Il vaut mieux éviter de s'y baigner et il est conseillé d'utiliser un gros bateau pour s'y promener car la moindre erreur peut avoir des conséquences très fâcheuses. Le danger est omniprésent : hippopotames lourdauds et placides aux mâchoires broyeuses, crocodiles immobiles comme des troncs d'arbres surgissant soudain, reptiles furtifs, invisibles, toxiques, volatiles aux aguets aux plongeons précis et meurtriers, insectes sournois avides de sang aux piqûres douloureuses et parfois mortelles... Et j'entends Jack London me murmurer à l'oreille : "Dans le Wild aucune créature ne peut être sûre de rien. Tout peut changer en un instant, tout peut se produire".

 Ici, le respect de la nature va de soi. Point n'est besoin d'afficher ses convictions.

8 février 2020

Gazette

Sur le trajet de mes balades, je rencontre souvent les mêmes personnes. On discute un brin, on rit, on commente les dernières annonces, on reconstruit des bouts de monde à notre main... Même un mur du pont de chemin de fer s'est joint à la conversation. J'y avais trouvé le texte raturé que voici :



                  et je n'eus guère à attendre pour en connaître le contenu initial :

F... (nom d'homme)
est koku
par ... (nom de femme) et ... (nom d'homme).

Bien évidemment, il y avait là matière à se gausser des déconvenues amoureuses de F..., de l'orthographe, de la manière de procéder, de l'endroit.... Au-delà de cette anecdote stupide qui nous a bêtement et bien mis en joie, on peut s'interroger sur les motivations du scripteur-tagueur.

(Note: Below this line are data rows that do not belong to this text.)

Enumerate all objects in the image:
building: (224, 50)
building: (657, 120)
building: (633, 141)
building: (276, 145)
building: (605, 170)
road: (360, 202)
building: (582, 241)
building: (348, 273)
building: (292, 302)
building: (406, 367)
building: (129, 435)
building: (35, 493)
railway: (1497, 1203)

Pourquoi ce désir de nuire ? Amoureux éconduit ? Vengeance alcoolisée ou non ?.... 

Toujours est-il que le texte fut rapidement biffé sans doute par l'un des protagonistes. Mais le mal était fait. C'est dire si les nouvelles circulent rapidement à la campagne, même dans les endroits les plus reculés en apparence.

3 février 2020

Manchots africains

A une quarantaine de kilomètres au sud de la ville du Cap en Afrique du sud, dans la Baie False, sur la plage Boulder, une colonie de manchots s'est installée au cours des années 1980.


Les autorités ont demandé aux plagistes de se pousser un peu pour laisser de la place à ces petits êtres charmants d'une cinquantaine de centimètres de haut qui vivent paisiblement en couples pérennes dans l'espace qui leur est réservé. Une passerelle en bois permet au public de visiter cette colonie sans la déranger et c'est un ravissement.

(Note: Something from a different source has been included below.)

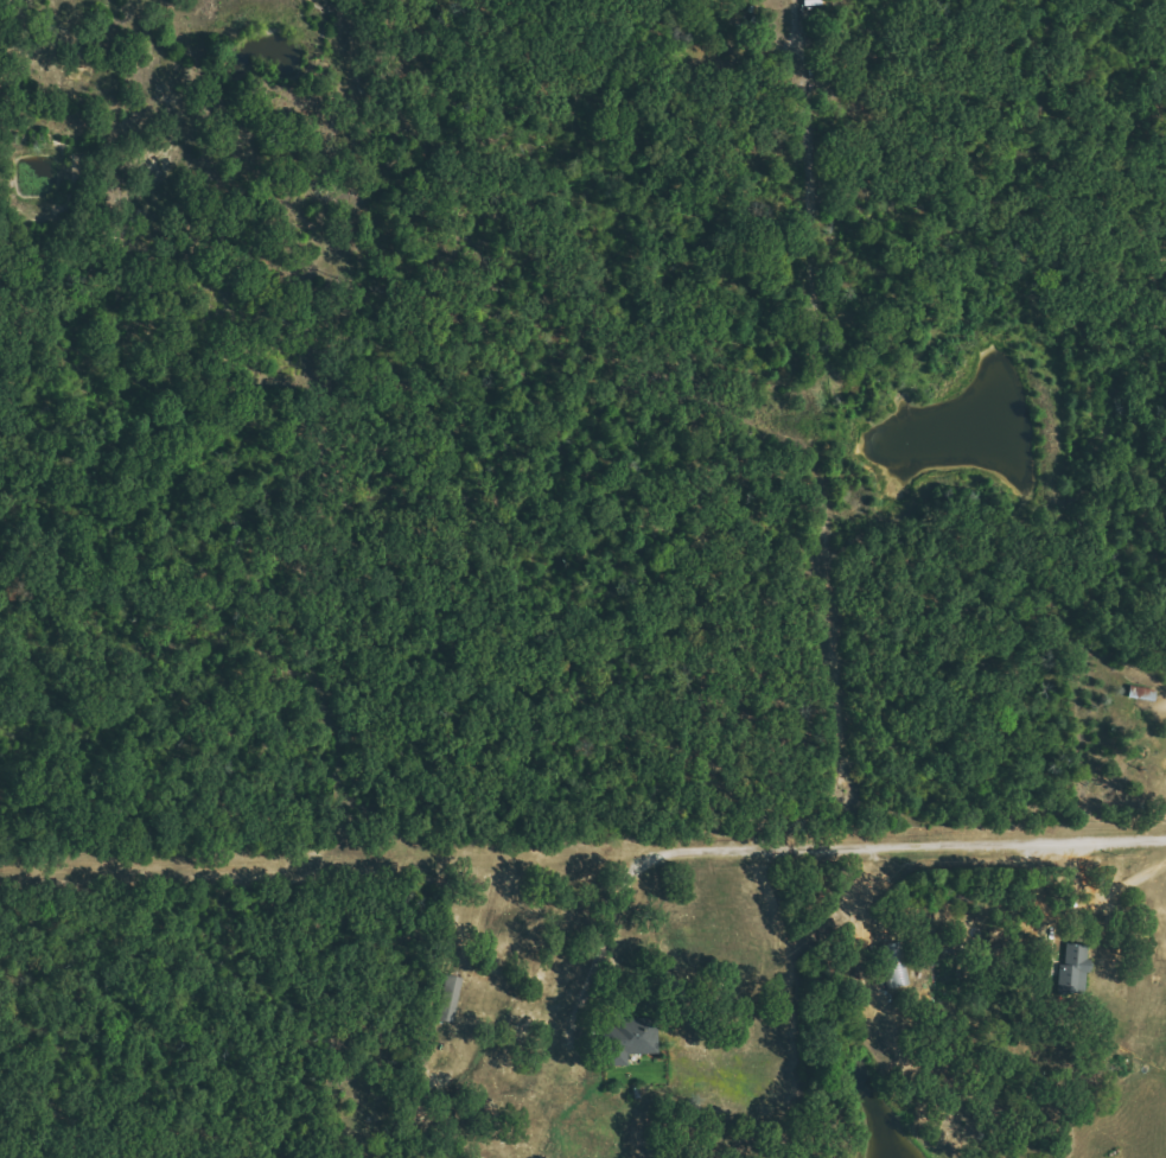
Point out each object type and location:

Il arrive que certains s'égarent sur la plage des humains ou sur les parkings entre les voitures et leur espièglerie est un plaisir sans cesse renouvelé.





7 janvier 2020

Silence



L'homme a quitté l'estive, la nature a repris ses droits.
Elle est sans concession, froide et pure. 
Mort apparente nécessaire, temps laissé aux forces invisibles pour se rassembler, se tendre avant l'explosion de vie en germe.
Cycle millénaire immuable qui se rit des prétentions humaines à vouloir construire des tours de Babel pour atteindre l'indicible. Pff...

NB La photo originale est de monsieur Philippe La Cour, parue dans l'agenda 2020 d'Ardèche.
Avec l'aimable autorisation de l'auteur et de l'éditeur : Septéditions, (www.septeditions.com) que je remercie.